Polska może nie wykorzystać 3 miliardów złotych unijnej pomocy. Najwolniej wykorzystujemy pieniądze na wsparcie rybołówstwa - wynika z raportu przygotowanego przez "Gazetę Prawną".
Przyszły rok będzie ostatnim, w którym Polska będzie mogła wydawać unijne fundusze przyznane jej na lata 2004 - 2006. Z szacunków gazety wynika, że Polska może wykorzystać około 90 proc. unijnej pomocy. To oznacza, że nie wydamy około 3 mld zł, które przepadną.
Przedstawiciele Ministerstwa Rozwoju Regionalnego twierdzą, że do beneficjentów unijnego wsparcia powinno do końca tego roku trafić około 70 proc. z ponad 30 mld zł pomocy unijnej. Na wydanie reszty będziemy mieli w większości przypadków pół roku. Potem dotacje muszą być rozliczone z Brukselą.
Rzadko który kraj w UE zbliża się w wykorzystaniu środków unijnych do 100 proc. Zwroty niewydanych pieniędzy są na porządku dziennym. Dlatego, jeśli zakończymy 2008 rok wydaniem 90 proc. będzie to dobry rezultat - mówi Marzena Chmielewska z Polskiej Konfederacji Pracodawców Prywatnych „Lewiatan”.

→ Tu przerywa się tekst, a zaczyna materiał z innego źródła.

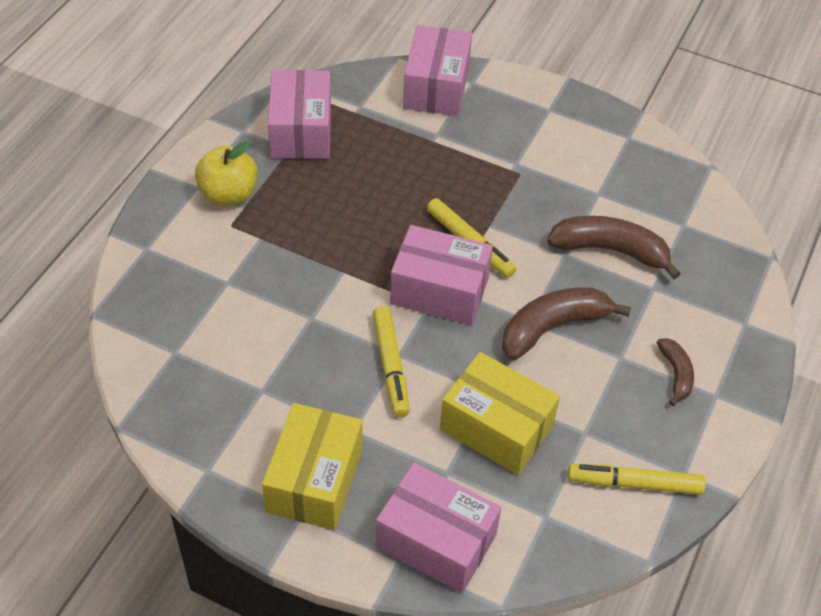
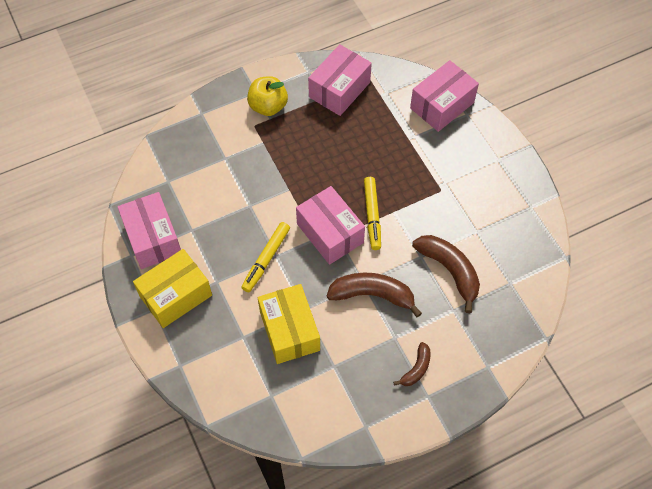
camera: 40 degrees right, 10 degrees up
pink box [376,463,502,593] -> pink box moved to [118,192,181,269]
yellow marker [568,464,706,494] -> none

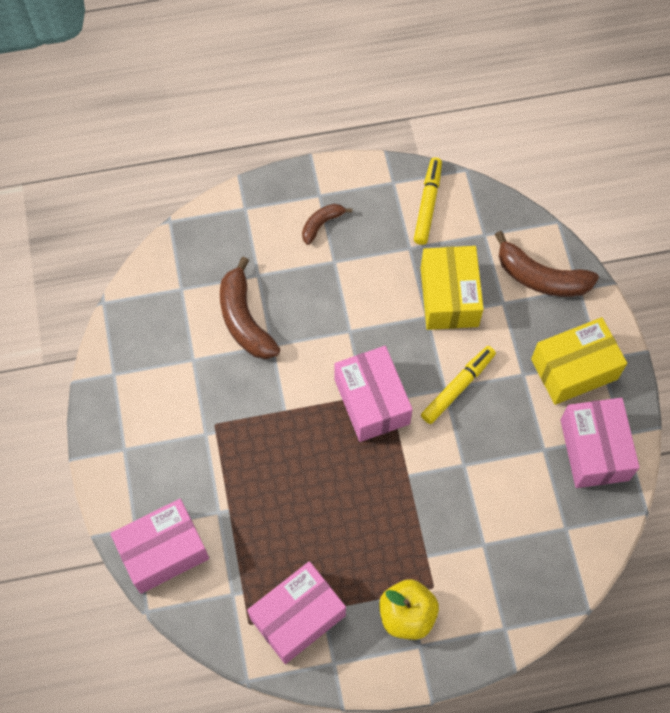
camera: 165 degrees left, 5 degrees up
brown banana [327,273,422,318] -> brown banana moved to [495,231,599,297]
yellow marker [364,177,381,250] -> yellow marker moved to [414,157,442,245]

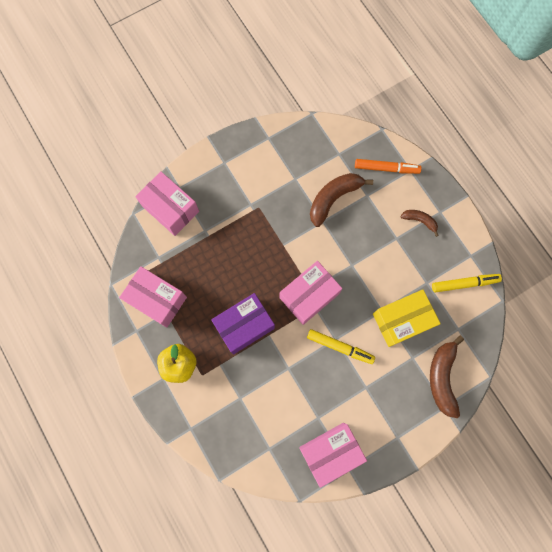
camera: 70 degrees right, 10 degrees up
yellow box [531,317,627,405] -> none
none -> purple box [211,293,275,355]
none -> orange marker [355,159,422,174]

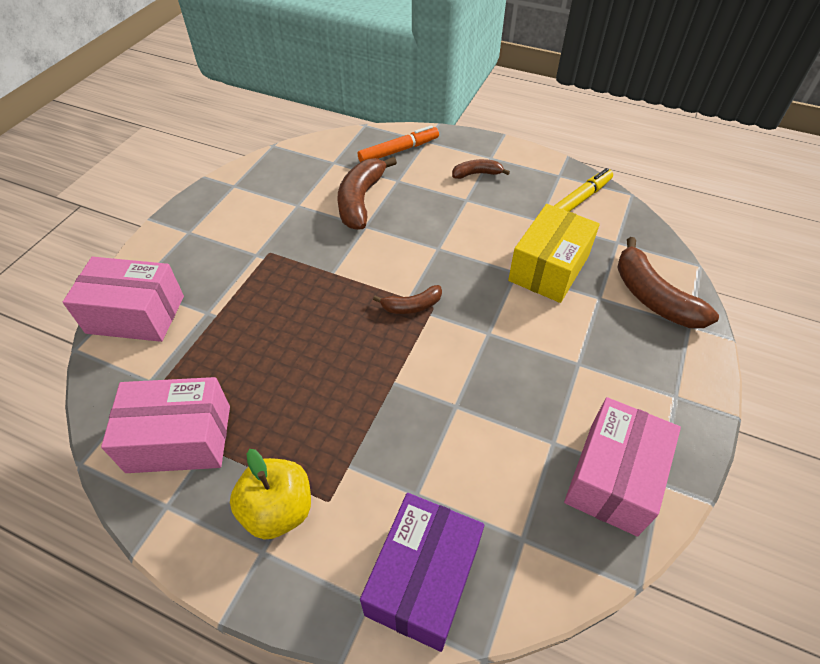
camera: 35 degrees left, 25 degrees down
purple box [211,293,275,355] -> purple box moved to [360,493,484,652]
pink box [279,261,342,325] -> brown banana [373,285,442,314]
yellow marker [307,329,375,364] -> none

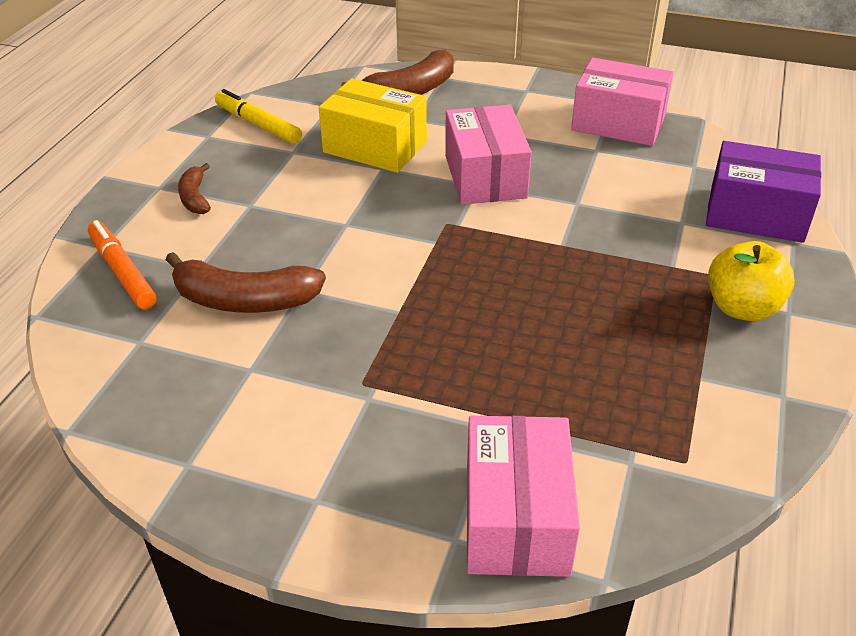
camera: 95 degrees left, 10 degrees down
pink box [101,377,230,473] -> pink box moved to [445,105,532,205]
brown banana [373,285,442,314] -> none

Z utratą części środków należy się pogodzić, bo do zakończenia zostały najtrudniejsze inwestycje w obszarach, z którymi już wcześniej rząd miał problem. Najwolniej wydajemy pieniądze na wsparcie rybołówstwa. Kiepsko też idzie z informatyzacją czy działaniami społecznymi. Natomiast najlepiej radzą sobie samorządowcy i przedsiębiorcy - czytamy w "Gazecie Prawnej".